» Textauszug:
Wenn die Autoren meinen, Cannabis führe nicht zu einer Verschlechterung der psychischen Gesundheit, so muß freilich entgegengehalten werden, daß die Vielzahl von cannabisinduzierten Psychosen in den psychiatrischen Kliniken diese Aussage relativiert, wenn nicht widerlegt. Das Problem der sogenannten Doppeldiagnosen steht dem entgegen. Das Abhängigkeitspotential wird realistisch eingeschätzt. Es könne zur Ausbildung von Abhängigkeiten kommen, so die Autoren. Hingegen wird die sogenannte Schrittmacherfunktion verneint, desgleichen das sogenannte amotivationale Syndrom. Beim letzteren können wir nicht zustimmen. Die Wirklichkeit stimmt damit nicht überein. Wer demotivierte junge Menschen, die Cannabis konsumieren, in großer Zahl an Schulen oder in Kliniken gesehen hat, der wird dem Rezensenten zustimmen, daß hier offensichtlich Demotivierungsprozesse durch Drogenkonsum - übrigens nicht nur durch Cannabiskonsum - in Gang gesetzt werden. Auch der Leistungsabfall ist nicht immer hirnorganisch bedingt, sondern beruht auf Demotivationsphänomenen.

» Zu lösende Aufgaben:
a) Warum lehnt der Rezensent im Auszug über Cannabis die Verneinung des amotivationalen Syndroms ab? Antworte in ein bis drei Sätzen.
b) Knüpfe an den letzten Satz des Auszugs über Cannabis an und schreibe den Text weiter.

» Aufgeführte Einträge:
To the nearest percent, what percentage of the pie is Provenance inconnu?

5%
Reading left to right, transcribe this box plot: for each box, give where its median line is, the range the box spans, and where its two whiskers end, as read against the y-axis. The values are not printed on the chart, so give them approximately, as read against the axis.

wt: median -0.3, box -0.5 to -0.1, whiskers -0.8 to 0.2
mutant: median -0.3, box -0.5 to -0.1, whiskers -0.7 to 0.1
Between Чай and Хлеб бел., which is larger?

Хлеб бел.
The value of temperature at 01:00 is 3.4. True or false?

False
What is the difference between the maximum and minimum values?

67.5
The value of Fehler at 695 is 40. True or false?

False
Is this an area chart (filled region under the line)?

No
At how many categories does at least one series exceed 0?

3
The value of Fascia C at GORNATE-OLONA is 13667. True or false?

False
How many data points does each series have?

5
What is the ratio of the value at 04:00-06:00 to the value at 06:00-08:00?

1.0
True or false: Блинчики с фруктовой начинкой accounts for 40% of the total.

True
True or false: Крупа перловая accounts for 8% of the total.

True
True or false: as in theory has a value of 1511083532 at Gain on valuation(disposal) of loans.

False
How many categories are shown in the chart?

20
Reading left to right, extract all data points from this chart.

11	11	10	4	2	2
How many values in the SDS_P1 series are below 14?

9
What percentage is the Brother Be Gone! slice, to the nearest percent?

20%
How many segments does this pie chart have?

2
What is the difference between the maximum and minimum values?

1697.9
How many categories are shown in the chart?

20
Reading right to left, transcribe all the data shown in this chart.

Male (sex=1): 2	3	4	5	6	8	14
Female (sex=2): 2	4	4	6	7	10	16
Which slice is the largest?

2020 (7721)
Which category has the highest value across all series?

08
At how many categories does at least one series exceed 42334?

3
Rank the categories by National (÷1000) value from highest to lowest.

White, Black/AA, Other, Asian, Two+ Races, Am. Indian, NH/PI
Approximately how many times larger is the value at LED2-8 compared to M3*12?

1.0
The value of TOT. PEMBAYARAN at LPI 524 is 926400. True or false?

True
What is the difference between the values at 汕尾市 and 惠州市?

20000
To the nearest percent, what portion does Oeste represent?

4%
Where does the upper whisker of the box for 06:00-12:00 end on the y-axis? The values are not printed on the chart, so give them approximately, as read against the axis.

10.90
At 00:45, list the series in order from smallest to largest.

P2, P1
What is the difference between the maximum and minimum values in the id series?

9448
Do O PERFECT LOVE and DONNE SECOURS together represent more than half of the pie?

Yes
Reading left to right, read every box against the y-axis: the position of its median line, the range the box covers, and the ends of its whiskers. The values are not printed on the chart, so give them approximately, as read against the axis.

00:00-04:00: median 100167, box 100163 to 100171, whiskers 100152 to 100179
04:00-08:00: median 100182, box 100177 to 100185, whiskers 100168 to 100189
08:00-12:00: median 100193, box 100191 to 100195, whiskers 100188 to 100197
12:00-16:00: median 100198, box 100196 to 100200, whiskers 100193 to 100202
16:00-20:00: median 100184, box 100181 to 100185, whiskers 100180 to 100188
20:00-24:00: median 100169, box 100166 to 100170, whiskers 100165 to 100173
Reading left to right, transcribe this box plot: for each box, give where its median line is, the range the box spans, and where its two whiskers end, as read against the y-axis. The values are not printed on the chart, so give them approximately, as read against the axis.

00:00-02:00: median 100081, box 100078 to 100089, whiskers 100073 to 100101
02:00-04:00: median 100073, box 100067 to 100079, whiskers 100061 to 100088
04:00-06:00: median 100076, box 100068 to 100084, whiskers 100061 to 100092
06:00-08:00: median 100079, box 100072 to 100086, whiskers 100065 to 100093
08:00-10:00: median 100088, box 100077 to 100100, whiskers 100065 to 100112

» Lösungen:
a) Die Wirklichkeit stimmt seiner Ansicht nach nicht mit dieser Verneinung überein. Wer an Schulen oder in Kliniken viele demotivierte junge Cannabiskonsumenten gesehen hat, würde ihm zustimmen, dass der Drogenkonsum offensichtlich Demotivierungsprozesse in Gang setzt.

b)
Bei den therapeutischen Anwendungsmöglichkeiten von Cannabis bzw. seinen Inhaltsstoffen lassen sich die Autoren von Optimismus, manchmal sogar von Euphorie davontragen, etwa wenn sie von grundsätzlichen therapeutischen Anwendungsmöglichkeiten als Antiemetikum sprechen, zugleich aber darauf hinweisen, daß das Rauchen von Marihuanazigaretten besser wirkt als die orale Einnahme von THC-Kapseln. Zugleich weisen sie nämlich darauf hin, daß das schädliche Rauchen in der Klinik als medizinische Anwendungsform naturgemäß nicht zu vertreten ist. Bei der Appetitsteigerung war keine klare Dosis-Wirkungs-Beziehung nachzuweisen, das steht einer Verwendung als Pharmakon naturgemäß im Wege.
Die Anwendung beim Glaukom zeigte deutlich nachlassende Wirkungen, auch dies ist ein grundsätzlicher Einwand gegen die Verwendung der Substanz als Medikament. Zugleich wird von herben Nebenwirkungen gesprochen. Bedenkt man, daß es gut wirksame Antiglaukommittel bereits gibt, so fragt man sich, warum wir uns mit schlecht wirksamen und unzuverlässigen Substanzen beschäftigen müssen.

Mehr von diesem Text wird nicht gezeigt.